La maladie lui était tombée dessus d’un coup. En quelques jours, elle eut des problèmes pour se déplacer, le moindre mouvement la faisait souffrir. Elle chutait fréquemment. Elle, très volubile et enjouée, s’enferma dans un profond mutisme. A la moindre contrariété, elle se défendait bec et ongles. Plus personne ne pouvait l’approcher, à part lui. Deux ou trois fois, elle était redevenue gaie. Et lui convaincu qu’elle s’en sortirait. Mais les répits furent de courte durée.
Souvent, paupières closes, elle murmurait : « Emmène-moi là-bas. Je veux y retourner ». La première fois, il avait refusé fermement. Tous les autres étaient d’accord avec lui : elle ne pouvait accomplir un si long trajet. Une folie dans son état. Elle s’était mise en rogne comme jamais auparavant, ne lui adressant plus la parole.

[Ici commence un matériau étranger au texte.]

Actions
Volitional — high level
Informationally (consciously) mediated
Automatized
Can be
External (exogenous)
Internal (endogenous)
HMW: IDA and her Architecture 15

Et elle avait décidé de ne plus se nourrir.
Et une nuit, elle n’était pas rentrée. Rongé d’inquiétude, il avait écumé tous les lieux où il pensait la trouver. Sans résultats. Le cœur gros, il avait fixé le ciel… Puis il avait tourné des heures durant avant de la découvrir à l’aube : sur le pont d’une autoroute. Il avait eu le ventre noué. Incapable du moindre geste.
- Rentre avec moi.
Sans se retourner, elle avait murmuré :
- Autant en finir maintenant.
Elle tremblait.
-…
Il avait retenu de justesse une parole réconfortante. A quoi bon ? Elle ne désirait qu’une chose. Une chose enfouie au plus profond de son être.
Et à l’horizon.
- D’accord, on part demain.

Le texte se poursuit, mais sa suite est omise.